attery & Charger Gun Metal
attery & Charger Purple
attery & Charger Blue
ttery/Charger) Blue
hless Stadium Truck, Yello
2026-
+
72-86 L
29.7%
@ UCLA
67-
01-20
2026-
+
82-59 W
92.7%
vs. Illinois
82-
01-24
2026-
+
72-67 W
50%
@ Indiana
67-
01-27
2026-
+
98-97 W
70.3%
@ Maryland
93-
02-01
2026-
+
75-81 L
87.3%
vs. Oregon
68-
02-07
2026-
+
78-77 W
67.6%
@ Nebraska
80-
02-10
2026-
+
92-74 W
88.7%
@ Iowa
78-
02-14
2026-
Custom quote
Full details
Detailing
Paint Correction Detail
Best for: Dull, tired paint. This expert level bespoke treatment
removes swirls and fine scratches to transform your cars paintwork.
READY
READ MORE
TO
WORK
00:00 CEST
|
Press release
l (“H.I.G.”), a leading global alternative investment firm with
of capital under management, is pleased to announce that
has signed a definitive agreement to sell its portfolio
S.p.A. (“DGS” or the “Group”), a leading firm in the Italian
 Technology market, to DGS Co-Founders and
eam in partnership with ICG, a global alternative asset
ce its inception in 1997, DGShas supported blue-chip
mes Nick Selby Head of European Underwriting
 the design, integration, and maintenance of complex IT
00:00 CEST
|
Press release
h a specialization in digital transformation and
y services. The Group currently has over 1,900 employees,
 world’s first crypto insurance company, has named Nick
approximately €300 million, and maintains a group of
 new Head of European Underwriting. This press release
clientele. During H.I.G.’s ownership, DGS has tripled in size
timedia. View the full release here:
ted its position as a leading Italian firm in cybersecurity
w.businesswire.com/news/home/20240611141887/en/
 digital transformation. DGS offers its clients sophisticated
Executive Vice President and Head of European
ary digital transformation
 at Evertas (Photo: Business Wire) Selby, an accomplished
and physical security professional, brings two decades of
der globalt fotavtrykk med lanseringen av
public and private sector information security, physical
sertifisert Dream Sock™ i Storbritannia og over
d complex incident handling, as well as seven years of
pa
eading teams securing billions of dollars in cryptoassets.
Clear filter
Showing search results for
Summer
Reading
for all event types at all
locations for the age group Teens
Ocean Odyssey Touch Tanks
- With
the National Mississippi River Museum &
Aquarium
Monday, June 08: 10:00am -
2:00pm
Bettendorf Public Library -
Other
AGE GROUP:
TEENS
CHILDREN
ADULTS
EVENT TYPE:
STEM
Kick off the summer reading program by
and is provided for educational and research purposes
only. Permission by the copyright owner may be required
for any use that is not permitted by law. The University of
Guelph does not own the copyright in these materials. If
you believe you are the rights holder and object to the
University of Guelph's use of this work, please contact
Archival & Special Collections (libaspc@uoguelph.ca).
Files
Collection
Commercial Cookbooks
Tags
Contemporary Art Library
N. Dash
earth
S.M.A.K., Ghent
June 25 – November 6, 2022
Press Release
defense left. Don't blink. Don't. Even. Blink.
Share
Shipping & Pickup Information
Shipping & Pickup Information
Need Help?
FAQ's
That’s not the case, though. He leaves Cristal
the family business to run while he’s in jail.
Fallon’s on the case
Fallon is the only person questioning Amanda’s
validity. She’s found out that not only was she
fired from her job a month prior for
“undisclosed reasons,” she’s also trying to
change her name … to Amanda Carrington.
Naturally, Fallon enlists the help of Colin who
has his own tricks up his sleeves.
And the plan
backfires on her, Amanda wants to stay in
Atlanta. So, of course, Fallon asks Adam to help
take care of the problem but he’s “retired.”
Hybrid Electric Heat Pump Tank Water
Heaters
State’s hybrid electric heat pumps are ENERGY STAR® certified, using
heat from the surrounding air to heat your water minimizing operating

• • • • • • •

**Action item**
Report each line in the entries where the string "Amanda" occurs.

**Exercise output**
Fallon is the only person questioning Amanda’s
change her name … to Amanda Carrington.
backfires on her, Amanda wants to stay in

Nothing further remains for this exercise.